Dr Rahul Potluri, Founder of the ACALM Study Unit and Big Data researcher, said: "Different COVID-19 case and death rates have been reported globally and prediction models have been undertaken based on these figures. However, the basis for any case is a diagnostic test and you cannot have projected prediction models without a common denominator - which is the number of tests performed."

The study projected three models on how COVID-19 might pan out.
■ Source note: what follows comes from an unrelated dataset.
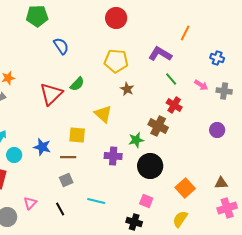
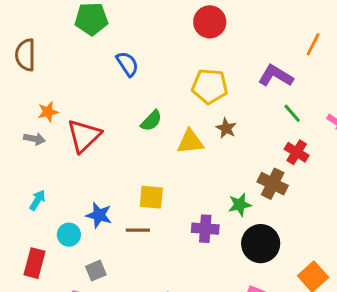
red triangle: (51, 94) -> (84, 136), moved
yellow triangle: (103, 114) -> (190, 142), moved, turned -48
cyan circle: (14, 155) -> (69, 235), moved
gray square: (66, 180) -> (96, 271), moved

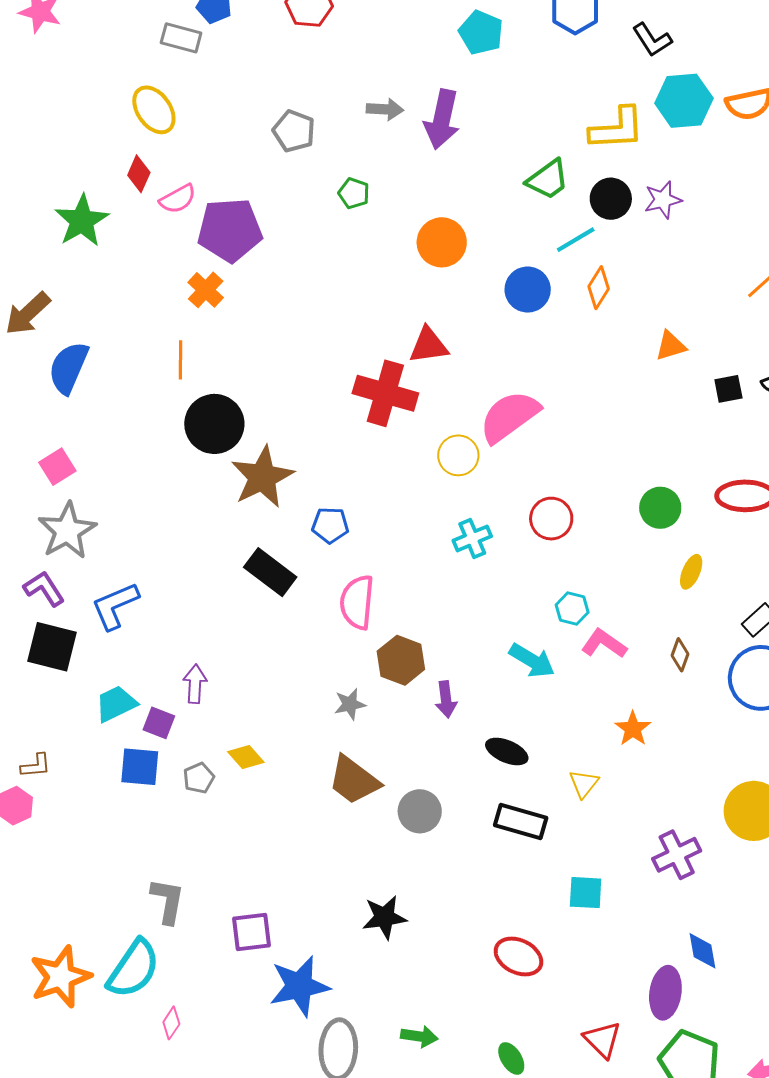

One, according to each country's current testing rate per case/death, the second, adjusted for the countries that have performed at least 100000 tests and the third, adjusting for South Korea which has largely managed to contain the number of cases and deaths.

The projections for number of deaths vary significantly according to each of the model but Dr Potluri says:

"We found that countries with the highest testing rates per population have the lowest death rates. It is only by continued testing on a large scale that we will know if the increasing number of patients who are seriously unwell are the tip of the iceberg or not. This information is the only way which will enable us to come out of the COVID-19 pandemic. In our study, countries that have tested more than 1% of the population had lower death rates but in a country like India, this equates to 15 million tests which may not be feasible so at least one million tests are needed. The sooner it's done, the better for India, given its population at risk and geographical spread."

According to Dr Potluri, rolling out large-scale testing would help understand the extent of the virus spread.

This would not only help plan healthcare services, identify hotspots and step up isolation/quarantine measures but also enable protecting the vulnerable group while bringing immune people back to work, an essential step to go back to business as usual.

COVID-19 was first reported in Wuhan, China on 31st December 2019. However, previously studied strains of the coronavirus cause widespread non-serious diseases such as common cold. "Given that there is nocommunity immunity and vaccination for COVID-19, without widespread testing we will not know if this is worse than something like influenza from which up to half a million die worldwide annually in spite of vaccination," adds Dr Potluri.